La décision de l'OFAG a été rendue avec effet au 1er janvier 2020, ce qui signifie que les stocks de produits contenant cette substance ne pouvaient plus être écoulés.

En 2020, le groupe d'agrochimie Syngenta, qui produit les fongicides contenant du chlorothalonil, avait interjeté recours devant le Tribunal administratif fédéral (TAF). Selon le producteur de produits phytosanitaires, les produits de dégradation de la substance (à savoir les métabolites) retrouvés dans les eaux souterraines ne seraient pas nocifs pour l'être humain.

Le TAF a constaté le risque important de la substance pour les amphibiens et pour les poissons. Ce constat à lui seul suffit à confirmer la légalité de l'interdiction.

Valeurs limites dépassées

Outre ce danger pour l'environnement, le TAF a relevé également que des métabolites dépassant le seuil de 0,1 microgramme par litre d'eau souterraine ont été détectés.

Même si ces cas ont été relevés de manière isolée, la présence de métabolites dans les prélèvements implique que les valeurs limites n'ont pas été respectées.
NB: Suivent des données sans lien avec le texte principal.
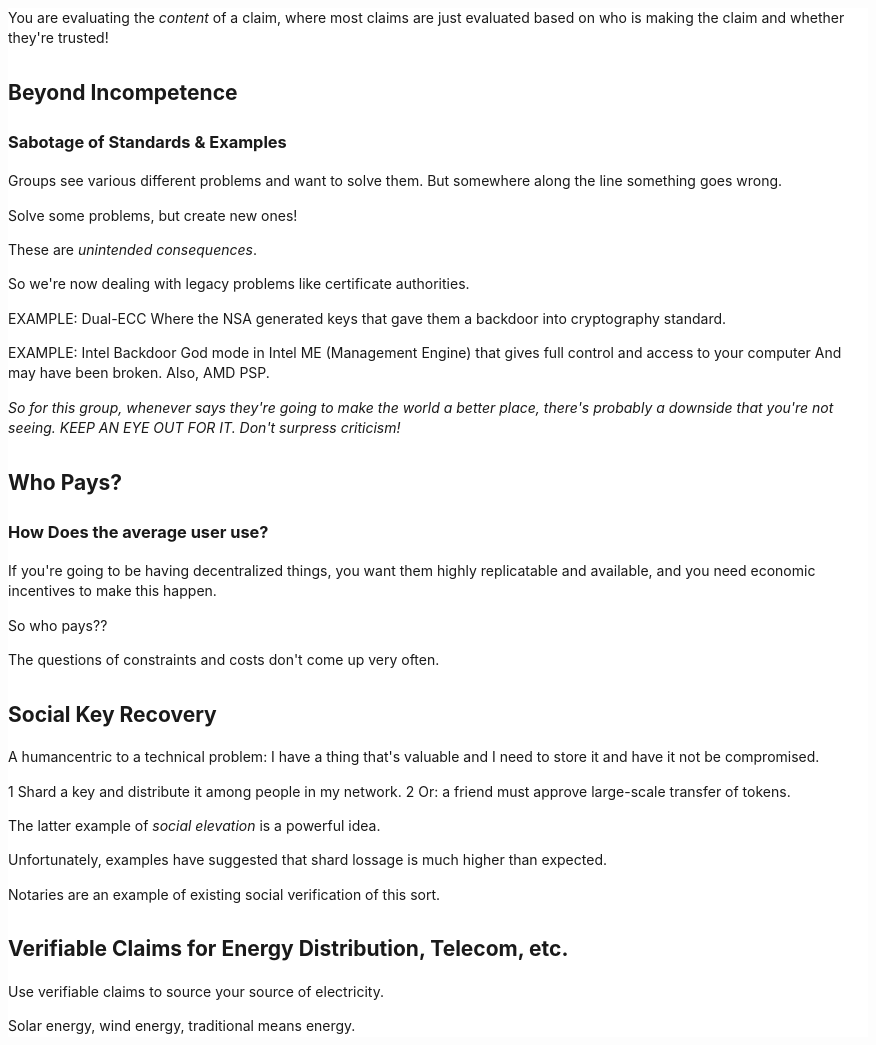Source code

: You are evaluating the _content_ of a claim, where most claims are just evaluated based on who is making the claim and whether they're trusted!

## Beyond Incompetence
### Sabotage of Standards & Examples

Groups see various different problems and want to solve them.
But somewhere along the line something goes wrong.

Solve some problems, but create new ones!

These are _unintended consequences_.

So we're now dealing with legacy problems like certificate authorities.

EXAMPLE: Dual-ECC
Where the NSA generated keys that gave them a backdoor into cryptography standard.

EXAMPLE: Intel Backdoor
God mode in Intel ME (Management Engine) that gives full control and access to your computer
And may have been broken. Also, AMD PSP. 

_So for this group, whenever says they're going to make the world a better place, there's probably a downside that you're not seeing. KEEP AN EYE OUT FOR IT. Don't surpress criticism!_

## Who Pays?
### How Does the average user use?

If you're going to be having decentralized things, you want them highly replicatable and available, and you need economic incentives to make this happen.

So who pays??

The questions of constraints and costs don't come up very often.

## Social Key Recovery

A humancentric to a technical problem: I have a thing that's valuable and I need to store it and have it not be compromised.

   1 Shard a key and distribute it among people in my network. 
   2 Or: a friend must approve large-scale transfer of tokens.

The latter example of _social elevation_ is a powerful idea.

Unfortunately, examples have suggested that shard lossage is much higher than expected.

Notaries are an example of existing social verification of this sort.

## Verifiable Claims for Energy Distribution, Telecom, etc.

Use verifiable claims to source your source of electricity.

Solar energy, wind energy, traditional means energy.
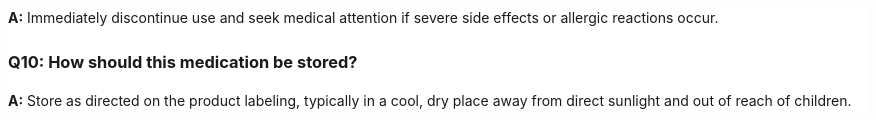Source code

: **A:** Immediately discontinue use and seek medical attention if severe side effects or allergic reactions occur.


### **Q10:  How should this medication be stored?**

**A:**  Store as directed on the product labeling, typically in a cool, dry place away from direct sunlight and out of reach of children.

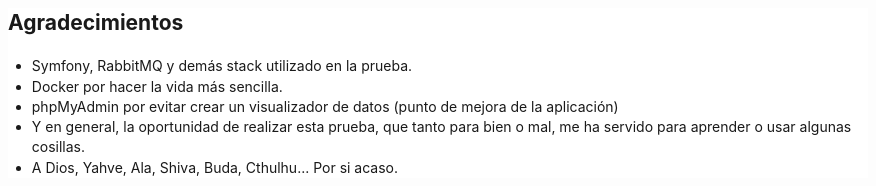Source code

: 
## Agradecimientos

- Symfony, RabbitMQ y demás stack utilizado en la prueba.
- Docker por hacer la vida más sencilla.
- phpMyAdmin por evitar crear un visualizador de datos (punto de mejora de la aplicación)
- Y en general, la oportunidad de realizar esta prueba, que tanto para bien o mal,
me ha servido para aprender o usar algunas cosillas.
- A Dios, Yahve, Ala, Shiva, Buda, Cthulhu... Por si acaso.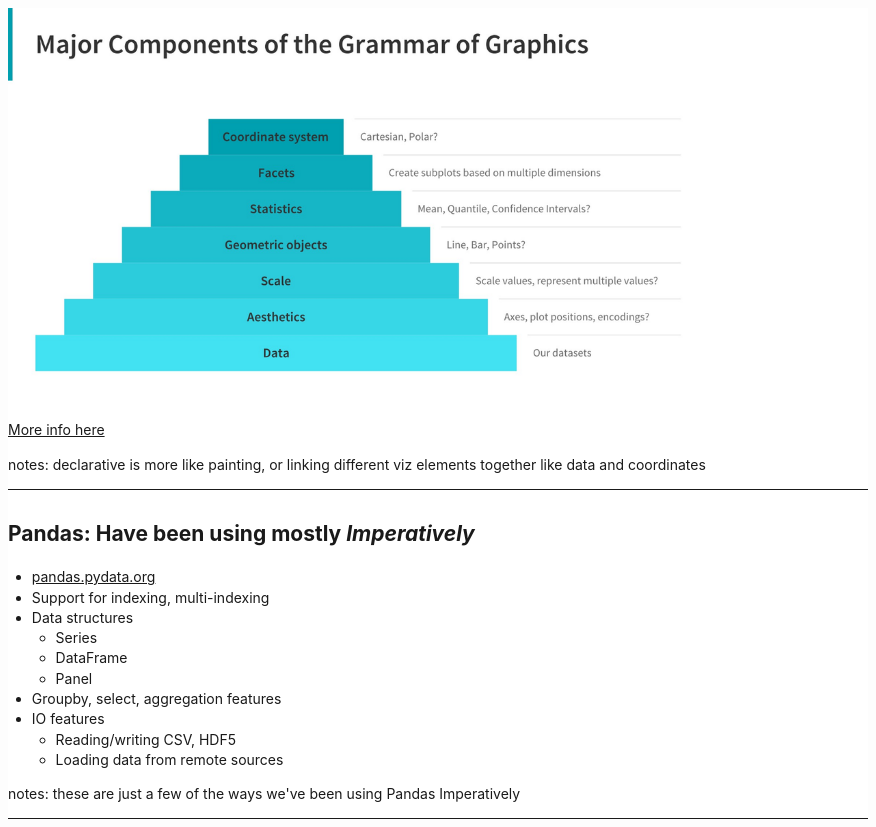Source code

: <img src="images/GoG.png" width="700"/>


[More info here](https://towardsdatascience.com/a-comprehensive-guide-to-the-grammar-of-graphics-for-effective-visualization-of-multi-dimensional-1f92b4ed4149)

notes:
declarative is more like painting, or linking different viz elements together like data and coordinates

---

## Pandas: Have been using mostly _Imperatively_

 * [pandas.pydata.org](http://pandas.pydata.org/)
 * Support for indexing, multi-indexing
 * Data structures
   * Series
   * DataFrame
   * Panel
 * Groupby, select, aggregation features
 * IO features
   * Reading/writing CSV, HDF5
   * Loading data from remote sources
   
notes:
these are just a few of the ways we've been using Pandas Imperatively

---
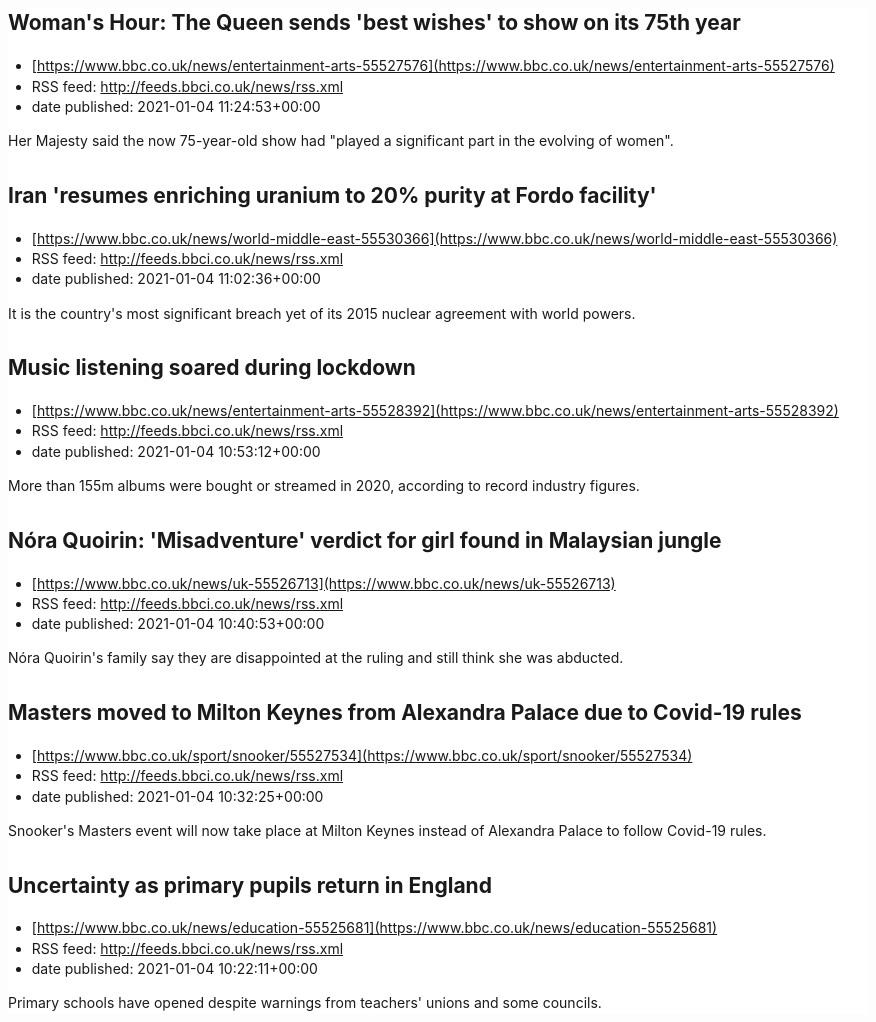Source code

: ## Woman's Hour: The Queen sends 'best wishes' to show on its 75th year
 - [https://www.bbc.co.uk/news/entertainment-arts-55527576](https://www.bbc.co.uk/news/entertainment-arts-55527576)
 - RSS feed: http://feeds.bbci.co.uk/news/rss.xml
 - date published: 2021-01-04 11:24:53+00:00

Her Majesty said the now 75-year-old show had "played a significant part in the evolving of women".

## Iran 'resumes enriching uranium to 20% purity at Fordo facility'
 - [https://www.bbc.co.uk/news/world-middle-east-55530366](https://www.bbc.co.uk/news/world-middle-east-55530366)
 - RSS feed: http://feeds.bbci.co.uk/news/rss.xml
 - date published: 2021-01-04 11:02:36+00:00

It is the country's most significant breach yet of its 2015 nuclear agreement with world powers.

## Music listening soared during lockdown
 - [https://www.bbc.co.uk/news/entertainment-arts-55528392](https://www.bbc.co.uk/news/entertainment-arts-55528392)
 - RSS feed: http://feeds.bbci.co.uk/news/rss.xml
 - date published: 2021-01-04 10:53:12+00:00

More than 155m albums were bought or streamed in 2020, according to record industry figures.

## Nóra Quoirin: 'Misadventure' verdict for girl found in Malaysian jungle
 - [https://www.bbc.co.uk/news/uk-55526713](https://www.bbc.co.uk/news/uk-55526713)
 - RSS feed: http://feeds.bbci.co.uk/news/rss.xml
 - date published: 2021-01-04 10:40:53+00:00

Nóra Quoirin's family say they are disappointed at the ruling and still think she was abducted.

## Masters moved to Milton Keynes from Alexandra Palace due to Covid-19 rules
 - [https://www.bbc.co.uk/sport/snooker/55527534](https://www.bbc.co.uk/sport/snooker/55527534)
 - RSS feed: http://feeds.bbci.co.uk/news/rss.xml
 - date published: 2021-01-04 10:32:25+00:00

Snooker's Masters event will now take place at Milton Keynes instead of Alexandra Palace to follow Covid-19 rules.

## Uncertainty as primary pupils return in England
 - [https://www.bbc.co.uk/news/education-55525681](https://www.bbc.co.uk/news/education-55525681)
 - RSS feed: http://feeds.bbci.co.uk/news/rss.xml
 - date published: 2021-01-04 10:22:11+00:00

Primary schools have opened despite warnings from teachers' unions and some councils.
L'interdiction est ainsi également pertinente du point de vue de la protection des eaux souterraines et de l'eau potable.

Le WWF a participé à la procédure en plaidant que la substance litigieuse constituait un risque pour la faune aquatique, notamment les amphibiens, et que sa présence dans les eaux souterraines constituait en outre un risque pour la santé publique.

Pour rappel, l'Union européenne avait interdit dès avril 2019 le chlorothalonil en pointant du doigt le risque pour les poissons et les amphibiens que représentait la pollution des eaux souterraines et de l'eau potable.

La décision des juges de St-Gall n'étant pas définitive, Syngenta peut encore recourir devant le Tribunal fédéral.